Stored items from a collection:
────────────────

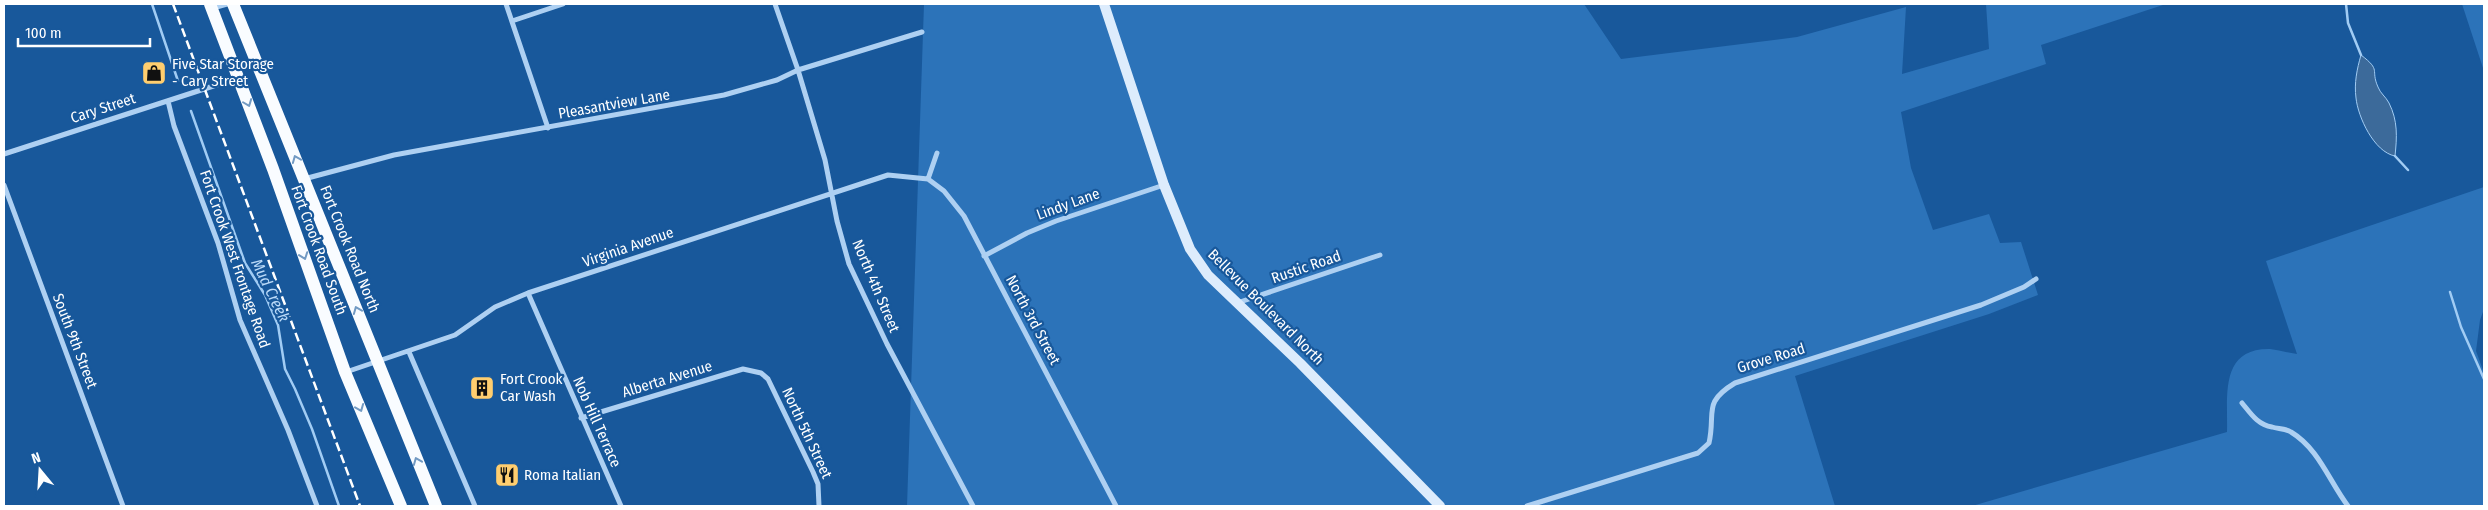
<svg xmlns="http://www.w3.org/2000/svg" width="2488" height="510" font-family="'Fira Sans Condensed',sans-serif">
	<rect width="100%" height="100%" fill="#18589b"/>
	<path fill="#2c73b9" d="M924,4H1584L1621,59L1797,37L1906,7L1902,74L1989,49L1986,4H2166L2041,45L2046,64L1901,112L1911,168L1933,230L1989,214L2000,243L2021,242L2038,295L1989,314L1795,376L1835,506H907Z
		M2462,4H2484V71Z
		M2484,187V309L2480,320L2476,351L2484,373V506H1972L2227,432C2228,397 2219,348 2270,349C2279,350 2288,353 2297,354L2266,261Z"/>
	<path fill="#3c6a9a" stroke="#a1ccf4" d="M2361,55C2382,71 2370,69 2378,87C2380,93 2386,97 2389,103C2398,121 2397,137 2395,156C2374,152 2358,117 2356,98C2354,83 2357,69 2361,55Z"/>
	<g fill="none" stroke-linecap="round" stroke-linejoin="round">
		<path stroke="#a1ccf4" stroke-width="2.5" d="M152,4L178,81
			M2346,4L2348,23L2361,55
			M191,111L245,263L265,295L278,325L285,369L295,389L312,429L339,506
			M2395,156L2408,170
			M2450,292L2461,327L2484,379"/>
		<path stroke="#aed0f2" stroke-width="5" d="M506,4L548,128
			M775,4L798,70L825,160L837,221L849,264L887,344L973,506
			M213,8L227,4
			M512,21L563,4
			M168,101L174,126L218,243L240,320L288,430L317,506
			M937,153L928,179L944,191L964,216L1116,506
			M4,154L238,78
			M304,179L394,155L724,95L777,80L798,70L922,32
			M4,185L123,506
			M984,256L1027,233L1056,221L1164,185
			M528,293L621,506
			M1240,302L1380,255
			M409,352L475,506
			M346,372L455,335L495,307L528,293L888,175L928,179
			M2242,403C2251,414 2258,425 2272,427C2278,429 2285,428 2291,432C2319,449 2329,481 2348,506
			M581,418L743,369L761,373L768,379L813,472L818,484L819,506
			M1527,506L1698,453L1709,443C1716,412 1702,403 1735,383L1981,305L2024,287L2036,279"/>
		<path stroke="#ddecfc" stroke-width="10" d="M1104,4L1164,185L1190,249L1208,275L1300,363L1440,506"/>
		<path stroke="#f9fcff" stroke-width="12" d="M210,4L273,169L345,372L401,506
			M233,4L436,506"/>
		<path stroke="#fff" stroke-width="2.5" stroke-dasharray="9 4" stroke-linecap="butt" d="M173,4L360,506"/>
	</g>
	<defs><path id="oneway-chevron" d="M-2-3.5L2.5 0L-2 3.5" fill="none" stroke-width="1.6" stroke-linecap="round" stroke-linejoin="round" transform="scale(1.25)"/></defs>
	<g stroke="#729ac3">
		<use href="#oneway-chevron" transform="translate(248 103) rotate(69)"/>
		<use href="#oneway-chevron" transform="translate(296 159) rotate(-112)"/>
		<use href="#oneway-chevron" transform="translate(304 256) rotate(70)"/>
		<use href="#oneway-chevron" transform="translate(357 310) rotate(-112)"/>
		<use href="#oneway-chevron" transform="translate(360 408) rotate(68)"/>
		<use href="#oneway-chevron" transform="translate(417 461) rotate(-112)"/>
	</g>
	<defs>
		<symbol id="shop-square" viewBox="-11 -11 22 22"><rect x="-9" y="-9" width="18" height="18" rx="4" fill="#ffce6f" stroke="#18589b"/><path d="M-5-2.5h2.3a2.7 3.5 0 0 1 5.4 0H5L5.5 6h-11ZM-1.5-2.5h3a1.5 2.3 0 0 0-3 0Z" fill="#111"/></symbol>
		<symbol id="building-square" viewBox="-11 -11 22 22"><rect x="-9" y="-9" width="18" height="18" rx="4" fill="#ffce6f" stroke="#18589b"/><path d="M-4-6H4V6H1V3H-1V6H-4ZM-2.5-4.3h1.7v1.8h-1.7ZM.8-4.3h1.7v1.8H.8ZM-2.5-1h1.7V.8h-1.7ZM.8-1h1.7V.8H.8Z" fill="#111"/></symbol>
		<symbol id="restaurant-square" viewBox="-11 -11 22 22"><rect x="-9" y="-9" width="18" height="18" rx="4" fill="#ffce6f" stroke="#18589b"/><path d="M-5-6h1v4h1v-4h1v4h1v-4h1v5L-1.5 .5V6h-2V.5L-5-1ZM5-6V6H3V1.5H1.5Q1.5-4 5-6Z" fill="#111"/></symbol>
	</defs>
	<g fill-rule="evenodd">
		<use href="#shop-square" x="140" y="59" width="28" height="28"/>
		<use href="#building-square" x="468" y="374" width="28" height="28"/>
		<use href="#restaurant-square" x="493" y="461" width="28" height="28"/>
	</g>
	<g text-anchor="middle" stroke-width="4.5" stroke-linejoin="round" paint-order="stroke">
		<g font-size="15" fill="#fff" stroke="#18589b" text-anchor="start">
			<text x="172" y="69">Five Star Storage<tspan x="172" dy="17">- Cary Street</tspan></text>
			<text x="500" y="384">Fort Crook<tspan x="500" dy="17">Car Wash</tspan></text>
			<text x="524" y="480">Roma Italian</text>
		</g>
		<g font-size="15" fill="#fff" stroke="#18589b">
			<text transform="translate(614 104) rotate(-10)" y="5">Pleasantview Lane</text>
			<text transform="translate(103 108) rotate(-18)" y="5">Cary Street</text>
			<text transform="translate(1068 204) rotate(-20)" y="5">Lindy Lane</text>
			<text transform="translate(628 247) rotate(-19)" y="5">Virginia Avenue</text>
			<text transform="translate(350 249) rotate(68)" y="5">Fort Crook Road North</text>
			<text transform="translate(319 250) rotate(70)" y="5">Fort Crook Road South</text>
			<text transform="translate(235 259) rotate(71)" y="5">Fort Crook West Frontage Road</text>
			<text transform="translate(1306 267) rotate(-19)" y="5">Rustic Road</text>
			<text transform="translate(876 286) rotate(67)" y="5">North 4th Street</text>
			<text transform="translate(1266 307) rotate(45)" y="5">Bellevue Boulevard North</text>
			<text transform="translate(1033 320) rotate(62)" y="5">North 3rd Street</text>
			<text transform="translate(75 341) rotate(69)" y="5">South 9th Street</text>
			<text transform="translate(1771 358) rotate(-17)" y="5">Grove Road</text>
			<text transform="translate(667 379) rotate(-17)" y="5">Alberta Avenue</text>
			<text transform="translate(597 422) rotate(66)" y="5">Nob Hill Terrace</text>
			<text transform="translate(807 433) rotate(65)" y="5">North 5th Street</text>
		</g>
		<g font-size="16" font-style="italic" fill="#bbdaf8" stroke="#18589b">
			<text transform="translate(271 290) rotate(64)" y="6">Mud Creek</text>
		</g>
	</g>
	<rect width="2488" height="510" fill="none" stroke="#ffffff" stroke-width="10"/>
	<g transform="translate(40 470) rotate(342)" stroke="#18589b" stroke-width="4" paint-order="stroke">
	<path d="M0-4L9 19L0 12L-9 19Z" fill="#ffffff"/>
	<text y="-8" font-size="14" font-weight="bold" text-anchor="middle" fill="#ffffff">N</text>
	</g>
	<path d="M18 38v8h132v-8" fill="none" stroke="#ffffff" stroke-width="2.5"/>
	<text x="25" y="38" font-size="15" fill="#ffffff" stroke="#18589b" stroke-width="4" paint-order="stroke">100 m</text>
</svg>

────────────────

Each line of the data in which the string "middle" appears needs to be copied.

= Expected output =
	<g text-anchor="middle" stroke-width="4.5" stroke-linejoin="round" paint-order="stroke">
	<text y="-8" font-size="14" font-weight="bold" text-anchor="middle" fill="#ffffff">N</text>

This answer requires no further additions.